[Gluster-users] very bad performance on small files

Anand Avati anand.avati at gmail.com
Sat Jan 15 21:15:50 UTC 2011


>
>
> Sure, and all that applies equally to both NFS and gluster, yet in Max's
> example NFS was ~50x faster than gluster for an identical small-file
> workload. So what's gluster doing over and above what NFS is doing that's
> taking so long, given that network and disk factors are equal? I'd buy a
> factor of 2 for replication, but not 50.
>
>
When using FUSE, the context switch the syscall undergoes even before
glusterfs gets a hand on it is a _huge_ factor, especially when (wrongly)
comparing with local filesystems.


> In case you missed what I'm on about, it was these stats that Max posted:
>
> > Here is the results per command:
> > dd if=/dev/zero of=M/tmp bs=1M count=16384 69.2 MB/se (Native) 69.2
> > MB/sec(FUSE) 52 MB/sec (NFS)
>

This test looks reasonable. Writes seem to be bottlenecked at the sustained
write throughput of the disk itself.


> > dd if=/dev/zero of=M/tmp bs=1K count=163840000  88.1 MB/sec  (Native)
> > 1.1MB/sec (FUSE) 52.4 MB/sec (NFS)
>

The huge drop of FUSE performance compared to NFS is due to the context
switch overhead (which glusterfs cannot to much, as it is the latency coming
in much before glusterfs even comes into the picture).
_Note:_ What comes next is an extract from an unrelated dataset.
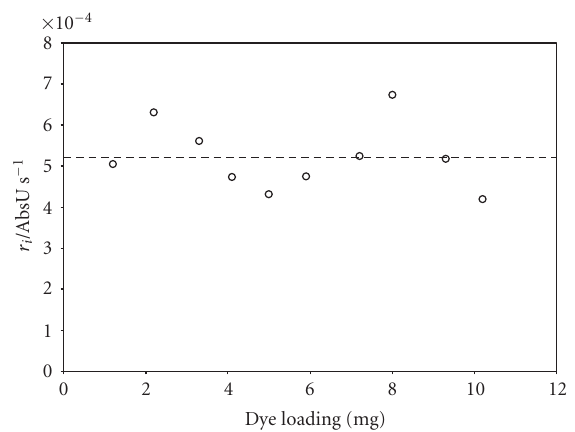
Figure 3: The variation in the initial rate of reduction ( r i ) of a DCIP ink on Activ as the level of dye in the ink formulation is altered between 1 and 10 mg. The dotted line indicates the calculated average r i of 5.21 × 10 − 4 AbsU s − 1 .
Since both glusterfs
and NFS does caching of writes, the comparison is really ending up being the
latency of the context switch v/s no context switch (disregarding the
network latency completely due to client side caching) - i.e just syscall
delivery to the FS is more expensive in native glusterfs compared to NFS
with no consideration of what each of them do after the syscall has been
delivered.


> > time tar cf - M | pv > /dev/null 15.8 MB/sec (native) 3.48MB/sec
> > (FUSE) 254 Kb/sec (NFS)
>

This test shows why glusterfs native protocol is better than NFS when you
need to scale out storage. Even with a context switch overhead on the client
side, glusterfs scores better due to the "clustered nature" of its protocol.
NFS has to undergo a second hop when it has to fetch data not available in
the server it has mounted from whereas for glusterfs it is always a single
hop to any server it wants to get data from.

In any case comparing to local disk performance and network disk performance
is never right and is always misleading.